Imagine a world in which we didn’t exchange currency, but kept track of who had what on a huge public spreadsheet, distributed across the internet. Every 10 minutes, all the transactions that took place in that slice of time are fused together into a single block. Each block includes a chain linking it to previous blocks, hence the term ‘blockchain’. The end result is a universal record book that reliably logs everything that’s ever happened via a (theoretically) tamper-proof algorithm. We don’t need to trust human bankers to tell us who owns what, because we can all see what’s written in the mathematically verified blockchain.

the fact of the matter is that blockchain technology is larded through with trust … First, you need to trust the protocol of the cryptocurrency … some actual human (or humans) wrote the code and hopefully debugged it, and we are at least trusting them to get it right, no? … Second, you have to trust the ‘stakeholders’ (including miners) not to pull the rug out from under you … Third, if you are buying into Ethereum … you are being asked to trust the people who review the algorithm and tell you what it does and whether it’s secure. But those people – computer scientists, say – are hardly incorruptible.

… it ends with other humans. Blockchains don’t offer us a trustless system, but rather a reassignment of trust. Instead of trusting our laws and institutions, we are being asked to trust stakeholders and miners, and programmers, and those who know enough coding to be able to verify the code. We aren’t actually trusting the blockchain technology; we are trusting the people that support the blockchain.

… Why are people so eager to put their faith in blockchain technology and its human supporters, instead of in other social and economic organisations? The upheavals of 2016, from Brexit to Trump, suggest that there is widespread fatigue with traditional institutions. Governments can be bought. Banks are designed to service the wealthy, and to hell with the little guy. ‘The system is rigged’ is a common refrain.

But instead of targeting the moral failures of the system and trying to reform it, the very concept of ‘trust’ has become suspect. Blockchain enthusiasts tend to cast trust as little more than a bug in our network of human interactions.

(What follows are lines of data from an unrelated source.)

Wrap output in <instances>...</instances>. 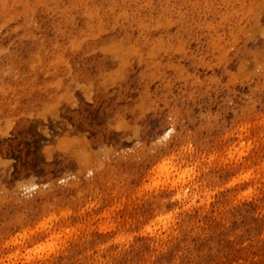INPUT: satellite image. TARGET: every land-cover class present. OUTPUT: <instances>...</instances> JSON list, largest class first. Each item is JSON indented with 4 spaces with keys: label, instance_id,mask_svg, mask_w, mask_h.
Masks as SVG:
<instances>
[{
    "label": "rangeland",
    "instance_id": "obj_1",
    "mask_svg": "<svg viewBox=\"0 0 264 264\" xmlns=\"http://www.w3.org/2000/svg\"><path fill=\"white\" fill-rule=\"evenodd\" d=\"M0 264H264V0H0Z\"/></svg>",
    "mask_w": 264,
    "mask_h": 264
}]
</instances>
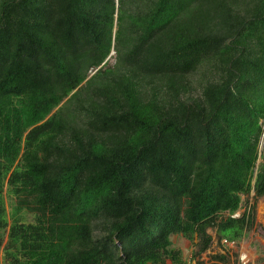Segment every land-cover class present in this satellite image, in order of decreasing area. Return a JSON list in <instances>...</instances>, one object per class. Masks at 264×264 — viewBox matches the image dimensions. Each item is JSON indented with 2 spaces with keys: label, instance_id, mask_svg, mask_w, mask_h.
Here are the masks:
<instances>
[{
  "label": "trees",
  "instance_id": "1",
  "mask_svg": "<svg viewBox=\"0 0 264 264\" xmlns=\"http://www.w3.org/2000/svg\"><path fill=\"white\" fill-rule=\"evenodd\" d=\"M263 133L264 0H0L2 264H186L172 236L194 257L209 229L239 241Z\"/></svg>",
  "mask_w": 264,
  "mask_h": 264
},
{
  "label": "rangeland",
  "instance_id": "2",
  "mask_svg": "<svg viewBox=\"0 0 264 264\" xmlns=\"http://www.w3.org/2000/svg\"><path fill=\"white\" fill-rule=\"evenodd\" d=\"M56 111V110H55ZM54 111V112H55ZM53 112V113H54ZM49 115L44 121L32 127L26 134V138H30L41 129L48 127L52 120ZM244 202L253 203V195L244 196ZM245 205L236 215H240L244 211ZM213 235L212 246L202 253L199 257H194L197 247H193L191 243L182 236H172L174 244L183 250L186 264H258L260 259L264 260V197L258 199L256 203V223L247 234L235 243L229 246L221 245L218 240L215 229H209ZM217 254L226 256V261L214 259ZM246 256V257H244ZM0 264H2V256L0 255Z\"/></svg>",
  "mask_w": 264,
  "mask_h": 264
},
{
  "label": "built area",
  "instance_id": "3",
  "mask_svg": "<svg viewBox=\"0 0 264 264\" xmlns=\"http://www.w3.org/2000/svg\"><path fill=\"white\" fill-rule=\"evenodd\" d=\"M231 243L232 242L228 241L226 238L221 240V245L229 246V245H231ZM233 243H235V242H233ZM244 257H246V256H244Z\"/></svg>",
  "mask_w": 264,
  "mask_h": 264
},
{
  "label": "water",
  "instance_id": "4",
  "mask_svg": "<svg viewBox=\"0 0 264 264\" xmlns=\"http://www.w3.org/2000/svg\"><path fill=\"white\" fill-rule=\"evenodd\" d=\"M263 147H264V133H263L262 138H261L260 150H262Z\"/></svg>",
  "mask_w": 264,
  "mask_h": 264
}]
</instances>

To be sure, one of the weird features of trusting relationships is that, in order to trust someone, there has to be some chance that they will fail you. Trust involves risk – but that’s not necessarily a bad thing.

Trust is what makes all relationships meaningful. Yes, we get burned by people we rely on, and this makes us disinclined to trust others. But when our faith is rewarded, it helps us forge closer relationships with others … Risk is a critical component to this bonding process. In a risk-free world, we wouldn’t find anything resembling intimacy, friendship, solidarity or alliance, because nothing would be at stake … Perhaps we ought to reconsider the desire to expunge trust, and instead focus on what should be done to strengthen it.

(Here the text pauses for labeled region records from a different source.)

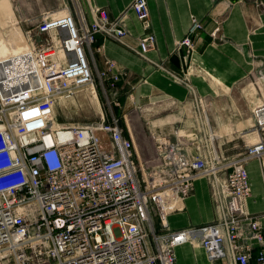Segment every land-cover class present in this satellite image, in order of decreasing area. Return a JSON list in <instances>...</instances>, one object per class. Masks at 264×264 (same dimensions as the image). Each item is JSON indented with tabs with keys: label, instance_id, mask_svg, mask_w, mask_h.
Listing matches in <instances>:
<instances>
[{
	"label": "built area",
	"instance_id": "built-area-1",
	"mask_svg": "<svg viewBox=\"0 0 264 264\" xmlns=\"http://www.w3.org/2000/svg\"><path fill=\"white\" fill-rule=\"evenodd\" d=\"M62 10L44 15L25 32L27 48L0 61V264H175V248L187 243L203 248L211 263L264 264L263 215L244 206L251 196L245 166L264 160V103L251 111L258 140L235 156H219L205 134L193 146L158 138L154 157L141 163L120 118L60 125L54 108L86 89L118 96L127 72L104 56L97 70L95 54L104 48H94L98 36L152 63L146 0L129 8L143 32L136 49L125 42L128 13L111 16L92 0H69ZM201 30L193 19L178 43L185 60L194 51L191 36ZM168 74L188 90L204 134L201 116L211 101L184 75ZM199 179L208 183L213 222L170 230L168 216L185 210Z\"/></svg>",
	"mask_w": 264,
	"mask_h": 264
},
{
	"label": "crops",
	"instance_id": "crops-1",
	"mask_svg": "<svg viewBox=\"0 0 264 264\" xmlns=\"http://www.w3.org/2000/svg\"><path fill=\"white\" fill-rule=\"evenodd\" d=\"M132 2L133 0H92L93 6L108 10L111 16L128 13L126 28L131 36L127 37L125 42L136 49L138 47L136 37L142 36L143 32L134 13L129 11ZM146 2L150 17L148 33L155 37L154 48L146 54L152 63L140 59L132 50L116 41L101 36L97 37L94 46V48L104 46L102 54H95L97 70L104 69V56L115 61L127 72L126 79L118 84V95L123 104L128 100L130 105L136 106L161 101H168L174 105L187 104L190 101L188 90L173 81L168 72L181 77L184 75L199 96L211 101L207 109L208 116L214 115L216 118L222 105L233 102L227 94L228 91L250 77L256 80L260 96L259 103L253 108L264 103V0H146ZM1 15H7L9 23L16 24L8 0H0ZM193 19L201 24L202 30L191 36L194 51L185 60V51L178 43L188 34ZM214 28H218L215 39L209 35ZM11 31L7 43L5 40L0 41V61L27 48L25 37L21 39L20 30L13 27ZM153 64H159L165 70L157 69ZM214 105L217 109L213 110ZM189 120L180 119L178 121L180 128L171 127L165 134L167 137L159 136L162 138L160 140L174 142L178 138L188 146L200 144L202 136L207 132L200 133L197 125ZM252 125L246 132H240L236 128L235 132L233 130V133L226 135L231 139L241 138L244 143H247L245 142L247 139L252 142L253 137L258 140L260 134L252 131ZM206 128L209 137L213 138L209 142L214 146V140L221 134L220 130L213 129L208 118ZM191 134L194 136L189 137ZM154 155L155 147L149 160ZM138 159L141 163L149 161H143L139 157ZM245 168L251 186V196L245 201V210L251 215H263L260 222L264 235V160L253 159ZM213 220L208 183L205 179H199L194 182L193 193L185 201V210L169 215L167 225L170 230L176 231L208 225ZM174 254L175 264H230L227 259L211 263L203 248L188 243L176 247ZM250 264H254V261Z\"/></svg>",
	"mask_w": 264,
	"mask_h": 264
},
{
	"label": "rangeland",
	"instance_id": "rangeland-1",
	"mask_svg": "<svg viewBox=\"0 0 264 264\" xmlns=\"http://www.w3.org/2000/svg\"><path fill=\"white\" fill-rule=\"evenodd\" d=\"M8 1L16 24L9 23L7 15L0 16V41L5 40V43L9 40L13 27L20 30L21 39L23 40L26 36L25 32L33 29L44 15L54 14L57 10L63 9V5L67 4L69 0ZM24 41L27 43L26 37ZM255 82L256 80L250 77L229 90L227 94L233 99V102L222 105L216 118L214 115H207L208 108H205V113L201 116L205 125L208 118L210 126L213 129L220 130L221 137L218 136L214 140V147L222 158L235 156L245 149L246 143L243 139H231L226 134H230L233 130L235 132L236 128L240 132H246L247 128L253 124L250 110L259 103L260 98ZM90 92L89 89H86L74 94L70 99L58 100L54 108L56 122L60 125H96L101 121L102 116L106 119L110 114H119L115 116L120 118L122 127L130 133L137 156L143 161L150 159L152 151L154 153L155 140L159 136L167 137L165 134L168 133V130H171V127L180 128V123H178L180 119L185 121L188 118L194 125L200 123L198 109L191 101L182 105L161 101L136 106L134 104L130 105L129 100V102L123 104L119 95L113 96L107 93L106 98L101 92L97 91L96 96L93 98ZM116 103L119 106H116ZM114 108L118 109L119 113L114 111ZM214 109H217L216 105H214ZM207 134H209L208 131ZM161 137L160 139H162ZM211 139L213 138L209 137V141ZM245 142L248 144L254 143L248 139Z\"/></svg>",
	"mask_w": 264,
	"mask_h": 264
},
{
	"label": "bare ground",
	"instance_id": "bare-ground-1",
	"mask_svg": "<svg viewBox=\"0 0 264 264\" xmlns=\"http://www.w3.org/2000/svg\"><path fill=\"white\" fill-rule=\"evenodd\" d=\"M66 11L65 10H57L54 14H62V13H65ZM92 95H94V94H96V92H94V91H92V93H91ZM78 102V101H77ZM97 103V102H96ZM81 105V104H80ZM90 108V107H89ZM247 136V135H246ZM253 136H255V135H253ZM251 138V137H250ZM254 138V139H253ZM252 138V142H256V140H255V137H253ZM250 141V140H249ZM211 145L213 146V144L211 143ZM214 147V146H213Z\"/></svg>",
	"mask_w": 264,
	"mask_h": 264
},
{
	"label": "trees",
	"instance_id": "trees-1",
	"mask_svg": "<svg viewBox=\"0 0 264 264\" xmlns=\"http://www.w3.org/2000/svg\"><path fill=\"white\" fill-rule=\"evenodd\" d=\"M122 101V100H121ZM114 111H116L117 113H119V110L114 108ZM115 115H119V114H115ZM122 124V123H121Z\"/></svg>",
	"mask_w": 264,
	"mask_h": 264
}]
</instances>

… we shouldn’t deceive ourselves with the idea that a technological fix can replace the human dimension of trust. Automation of trust is illusory. Rather than disparaging and cloaking human trust, we should face the brutal truth: we can’t escape the need to rely on other people, as fallible and imperfect as they might be. We need to nurture and nourish trust – not throw it away, like so much debased and worthless currency.”

As I read through this I noticed a recurring pattern (first brought to my attention by Charles Eisenstein): just as money erodes relationship so does blockchain erode trust in whatever traces of relationship we still have. To me that indicates that though blockchain was created as an act of rebellion against systems and institutions (which are demonstrably untrustworthy) it is deeply embedded in a shared (and I believe faulty) understanding of human nature and life. In this sense blockchain technology is giving CONTINUITY to destructive patterns embedded in our existing money systems.